Lost Manorétait plongé dans le plus profond silence. Les lumières vacillantes des candélabres dansaient sur les murs. Aucun bruit ne provenait du premier étage. Le superintendant avait laissé le corps à l’endroit où il était tombé. Dès que les spécialistes du Yard pourraient intervenir, ils découvriraient sans doute de précieux indices.
Un assassin dans la maison… Et s’il frappait à nouveau ? S’il osait même s’attaquer à Scotland Yard ? Et pourquoi Higgins reliait-il ce crime à la mort de Lord James Rupert ? Le malheureux majordome, il est vrai, établissait de lui-même un lien des plus étranges par son ultime déclaration. Le superintendant regretta d’avoir abandonné le carnet noir dans sa chambre. Réflexion faite, prendre des notes était-il bien nécessaire ? Scott Marlow n’avait rien enregistré de particulièrement significatif. Seule la capacité de déduction comptait, il n’en manquait pas. Cette fois, il en était sûr, il damerait le pion à Higgins. Une idée des plus convaincantes commençait d’ailleurs à se faire jour dans son raisonnement.
Une silhouette se dessina sur le mur opposé.
– Arrêtez ou je tire !
– Ce n’est que moi, dit Higgins, s’avançant dans la lumière.
– Des découvertes ?
– Ceci.
Higgins montra à Scott Marlow une paire de gants blancs maculés de cambouis.
– Ils étaient dissimulés dans une chaussure, expliqua-t-il. Voilà au moins connue l’identité du saboteur.
– Vous voulez dire que c’est le majordome qui voulait nous retenir ici ?
– C’est tout à fait clair, mon cher Marlow. Lui seul portait ce type de gants. Souvenez-vous : il s’est assez longuement absenté afin de préparer des boissons. Il connaissait suffisamment son domaine pour s’être rendu avec promptitude jusqu’à la Bentley. Il a saboté le moteur et n’a pas oublié d’effacer ses traces de pas.
– J’avoue avoir soupçonné l’explorateur. En faisant mine de réparer, il pouvait causer une panne.
– Observation très pertinente, superintendant, et peut-être fondée. Un premier sabotage n’exclut pas un second. La suite des événements prouve néanmoins qu’Aldebert Tilbury avait besoin de notre présence pour se sentir en sécurité. Nous n’avons malheureusement été qu’une illusion rassurante.

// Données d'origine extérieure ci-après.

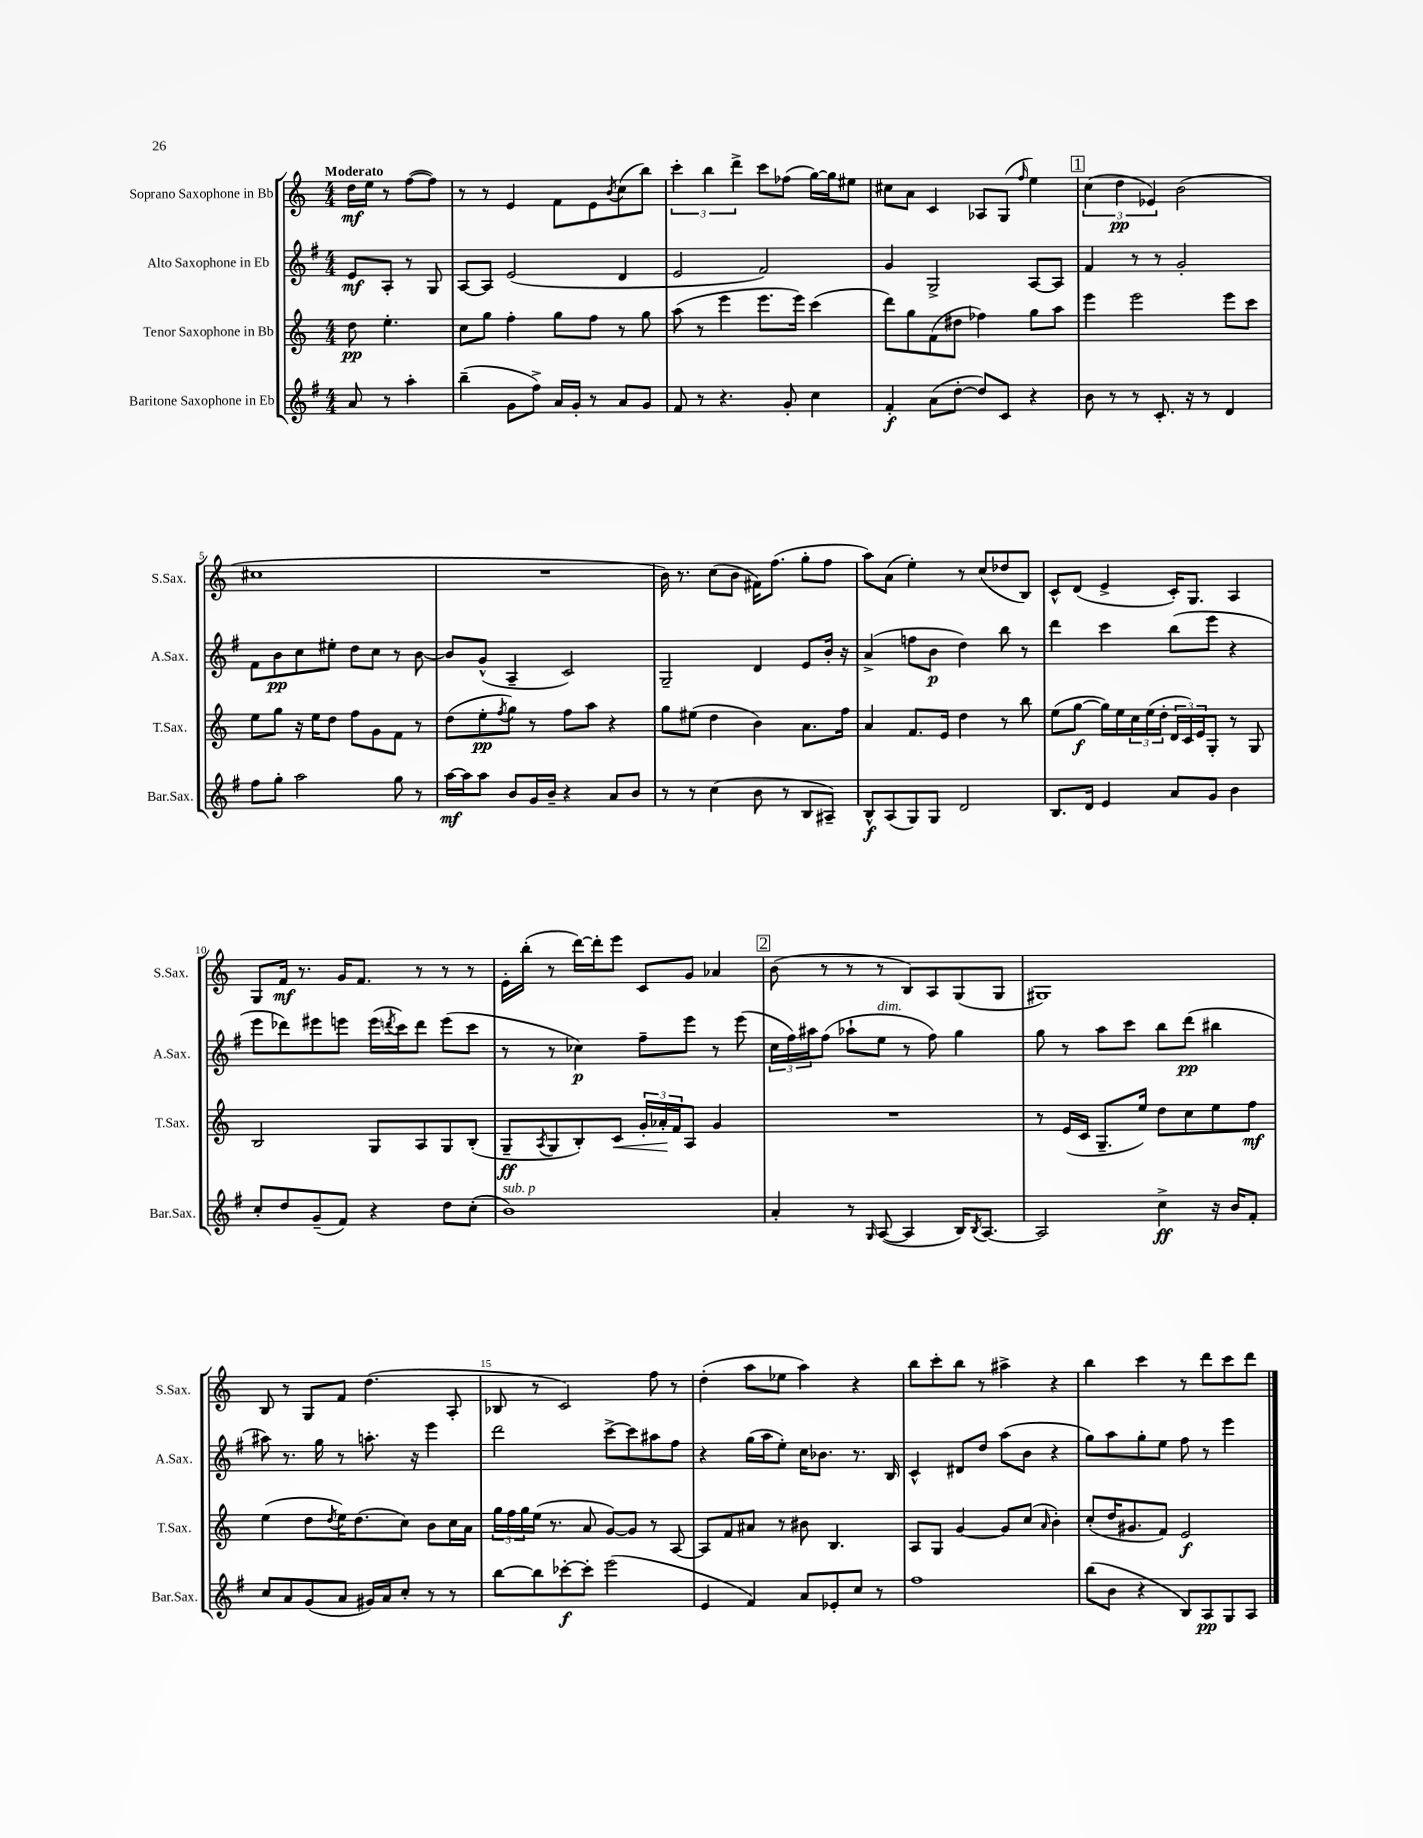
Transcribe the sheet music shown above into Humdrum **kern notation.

**kern	**kern	**kern	**kern
*staff4	*staff3	*staff2	*staff1
*clefG2	*clefG2	*clefG2	*clefG2
*k[f#]	*k[]	*k[f#]	*k[]
*M4/4	*M4/4	*M4/4	*M4/4
8a	8dd	8e	16dd
.	.	.	16ee
8r	4.ee'	8A'	8r
4aa'	.	8r	([8ff
.	.	8G	8ff])
=	=	=	=
(4bb~	8cc	[8A	8r
.	8gg	8A]	8r
8g	4ff'	(2e	4e
8ff#^)	.	.	.
16a	8gg	.	8f
16g'	.	.	.
8r	8ff	.	8e
.	.	.	8qb
8a	8r	4d	(8cc
8g	8gg	.	8bb)
=	=	=	=
8f#	(8aa	2e	6ccc'
8r	8r	.	.
.	.	.	6bb
4.r	4eee	.	.
.	.	.	6ddd^
.	8.eee	2f#)	8ccc
8g'	.	.	(8ff-
.	16eee)	.	.
4cc	(4ccc	.	[16gg)
.	.	.	16gg]
.	.	.	8ee#
=	=	=	=
4f#'	8ddd)	4g	8cc#
.	8gg	.	8a
(8a	(8f	2G^	4c
[8dd'	8dd#	.	.
8dd])	4ff-)	.	8A-
8c	.	.	(8G
.	.	.	16qqff
4r	8gg	[8A	4ee)
.	8aa	8A]	.
=	=	=	=
8b	4eee	4f#	(6cc
8r	.	.	.
.	.	.	6dd
8r	2eee	8r	.
.	.	.	6e-)
8.c'	.	8r	.
.	.	2g'	(2b
16r	.	.	.
8r	.	.	.
4d	8eee	.	.
.	8ccc	.	.
=	=	=	=
8ff#	8ee	8f#	1cc#
8gg'	8gg	8b	.
2aa	16r	8cc	.
.	16ee	.	.
.	8dd	8ee#'	.
.	8ff	8dd	.
.	8g	8cc	.
8gg	8f	8r	.
8r	8r	[8b	.
=	=	=	=
[16aa	(8dd	8b]	1r
16aa]	.	.	.
8aa	8ee'	(8g^^	.
.	8qff	.	.
8b	8gg)	4A~	.
16g	8r	.	.
16b~	.	.	.
4r	8ff	2c)	.
.	8aa	.	.
8a	4r	.	.
8b	.	.	.
=	=	=	=
8r	8gg	2G~	16b)
.	.	.	8.r
8r	(8ee#	.	.
(4cc	4dd	.	(8cc
.	.	.	8b
8b	4b)	4d	16f#)
.	.	.	(8.ff
8r	.	.	.
8B	8.a	8e	8gg'
8A#~)	.	16b'	8ff
.	16ff	16r	.
=	=	=	=
8B^^	4a	(4a^	8aa)
(8A	.	.	(8a
8G)	8.f	8ff	4ee')
8G	.	8b	.
.	16e	.	.
2d	4dd	4dd)	8r
.	.	.	(8cc
.	8r	8bb	8dd-
.	8bb	8r	8B)
=	=	=	=
8.B	(8ee	4ddd	8c^^
.	[8gg	.	(8d
16d	.	.	.
4e	16gg])	4ccc	4e^
.	16ee	.	.
.	24cc	.	.
.	(24ee	.	.
.	24dd'	.	.
8a	24d	(8bb	16c')
.	24c)	.	.
.	.	.	8.G
.	24e	.	.
8g	8G'	8eee	.
4b	8r	4r	4A
.	8G	.	.
=	=	=	=
8cc'	2B	8eee	8G
8dd	.	8ddd-)	16f
.	.	.	8.r
(8g~	.	8eee#	.
8f#)	.	8eee	16g
.	.	.	8.f
4r	8G	(16eee	.
.	.	8qddd	.
.	.	16ccc)	.
.	8A	8ddd	8r
8dd	8G	(8eee	8r
(8cc'	(8B'	8ccc	8r
=	=	=	=
1b)	8G~	8r	16e'
.	.	.	(16bb'
.	8qA	.	.
.	8G	8r	8r
.	8B')	4cc-)	[16ddd)
.	.	.	16ddd']
.	8c	.	8eee
.	24g'	8ff#~	8c
.	24a-'	.	.
.	24f	.	.
.	8A	8eee	8g
.	4g	8r	4a-
.	.	(8eee	.
=	=	=	=
4a'	1r	24cc	(8b
.	.	24ff#)	.
.	.	24aa#	.
.	.	(8ff#	8r
8r	.	8aa-`	8r
16qqG	.	.	.
([8A	.	8ee	8r
4A]	.	8r	8B)
.	.	8ff#)	8A
16B)	.	4gg	(8G
8qB	.	.	.
[8.A	.	.	.
.	.	.	8G
=	=	=	=
2A]	8r	8gg	1G#)
.	(16e	8r	.
.	16c	.	.
.	8.G~	8aa	.
.	.	8ccc	.
.	16ee)	.	.
4cc^	8dd	8bb	.
.	8cc	(8ddd	.
16r	8ee	4bb#	.
16b	.	.	.
8f#'	8ff	.	.
=	=	=	=
8cc	(4ee	8aa#)	8B
8a	.	8.r	8r
(8g	8dd	.	8G
.	.	16gg	.
.	8qdd	.	.
8a	16ee)	8r	8f
.	(8.dd	.	.
16g#)	.	8.aa'	(4.dd
16a	.	.	.
8cc'	8cc)	.	.
.	.	16r	.
8r	8b	4eee	.
8r	16cc	.	8A'
.	16a	.	.
=	=	=	=
[8bb	24gg	2ddd	8B-
.	24ff	.	.
.	24gg	.	.
8bb]	(16ee	.	8r
.	8.r	.	.
[8ccc-'	.	.	2c)
8ccc-']	8a	.	.
(2eee	[8g)	[8ccc^	.
.	8g]	8ccc]	.
.	8r	8aa#	8ff
.	[8A	8ff#	8r
=	=	=	=
4e	8A]	4r	(4dd'
.	8f	.	.
4f#)	8a#	(16gg	8aa
.	.	16aa	.
.	8r	8ee')	8ee-
8a	8b#	16cc	4aa)
.	.	8.b-	.
8e-'	4.B	.	.
8cc	.	8.r	4r
8r	.	.	.
.	.	16B	.
=	=	=	=
1ff#	8A	4c^^	8bb
.	8G	.	8ccc'
.	[4g	8d#	8bb
.	.	8dd	8r
.	8g]	(8aa	4aa#^
.	(8cc	8b	.
.	16qqa	.	.
.	4b')	4r	4r
=	=	=	=
(8bb	(8cc'	8gg)	4bb
8b	16dd	8aa	.
.	8.g#	.	.
4r	.	8gg'	4ccc
.	8f)	8ee	.
8B)	2e	8ff#	8r
8A	.	8r	8ddd
8G	.	4eee	8ccc
8A	.	.	8ddd
==	==	==	==
*-	*-	*-	*-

– Comment prévoir un tel crime ! Et pourquoi ne s’est-il pas clairement expliqué ?
– À cause du testament et de sa fameuse surprise, expliqua Higgins. Il voulait révéler à tous, Scotland Yard y compris, un élément essentiel.

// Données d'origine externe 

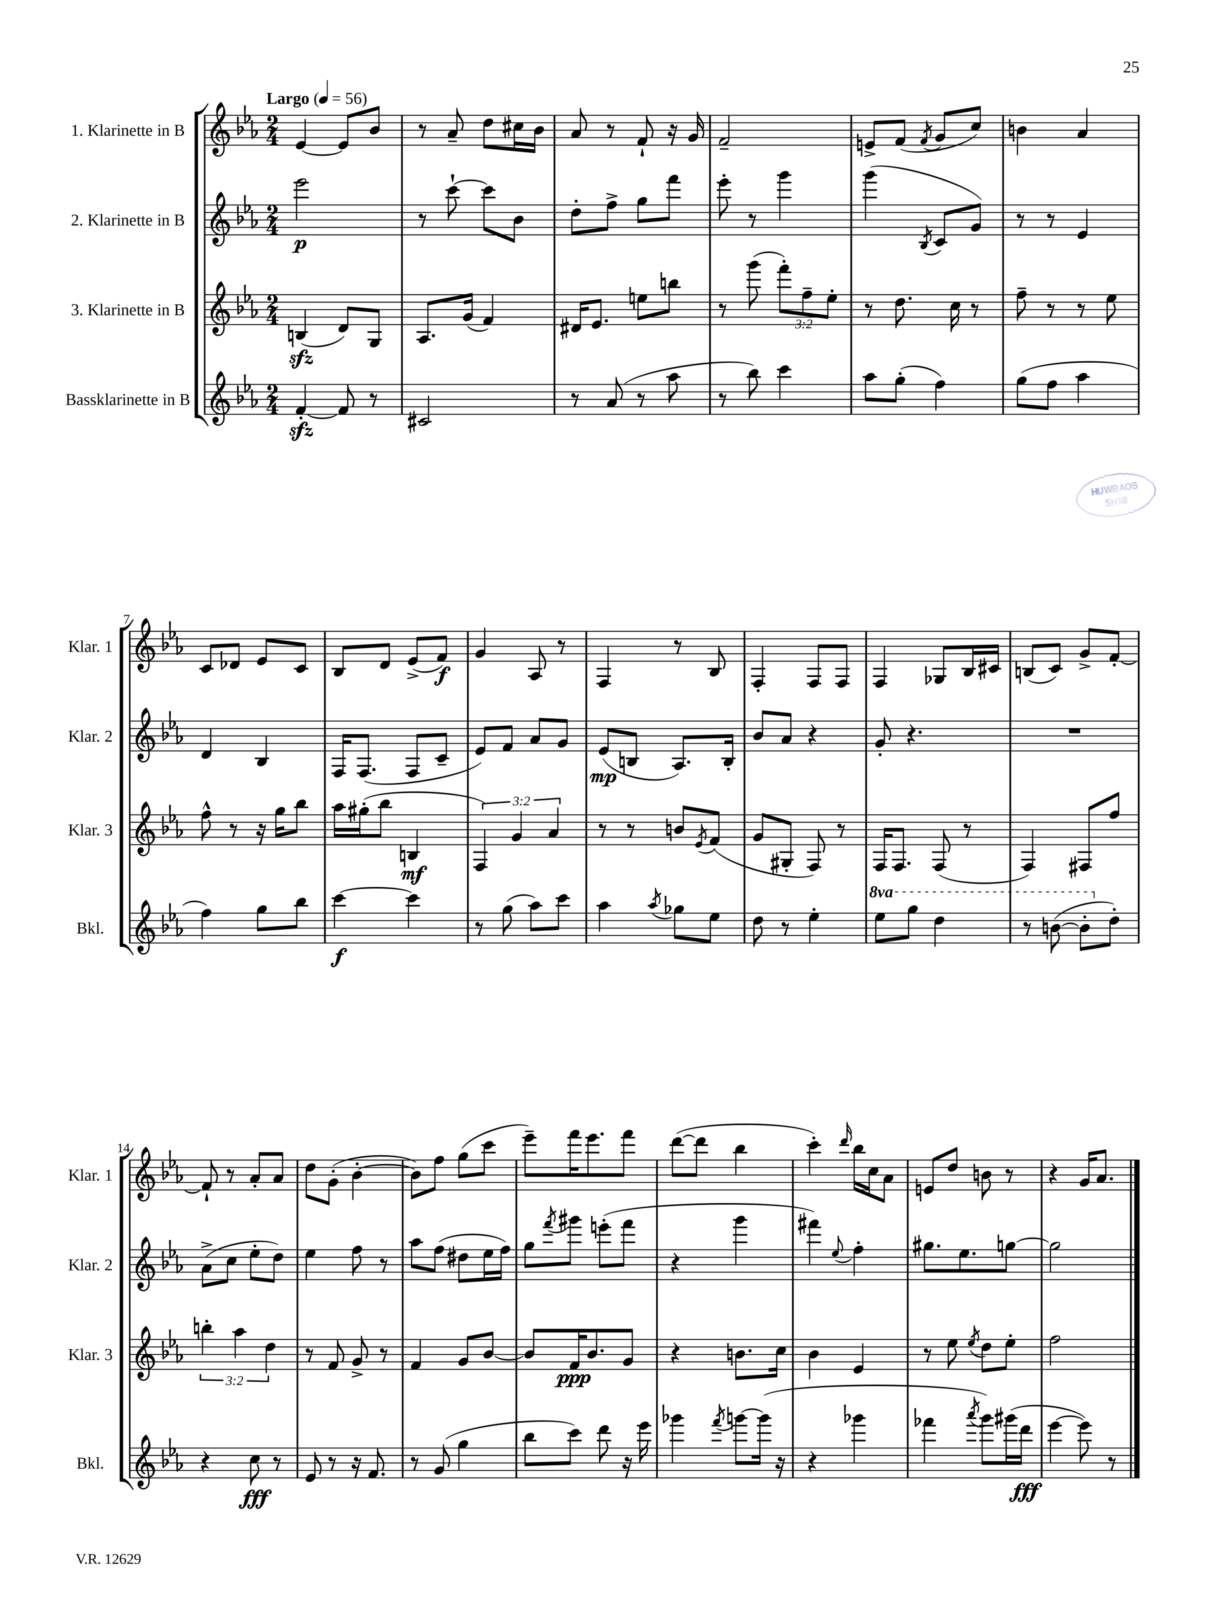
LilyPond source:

– Et tout ce qu’il a trouvé à dire, maugréa Scott Marlow, c’est une ineptie : « Je suis Lord Rupert ! »
Higgins parut soudain entendre quelque chose d’important. Il ressemblait au chasseur à l’affût qui vient de repérer sa proie.
– Merci, mon cher Marlow. Permettez-moi de vous exprimer ma sincère reconnaissance.
– Mais… à quel sujet ?
– Vous m’avez permis de faire un très grand pas sur le chemin de la vérité, superintendant.
Scott Marlow chercha en vain de quelle manière il avait pu rendre un tel service à son collègue.
– Soyez aimable de convoquer le notaire Root, demanda Higgins. Je l’attends au salon chinois. Et continuez à surveiller le grand hall. Si quelqu’un tente de s’enfuir, ce sera par là.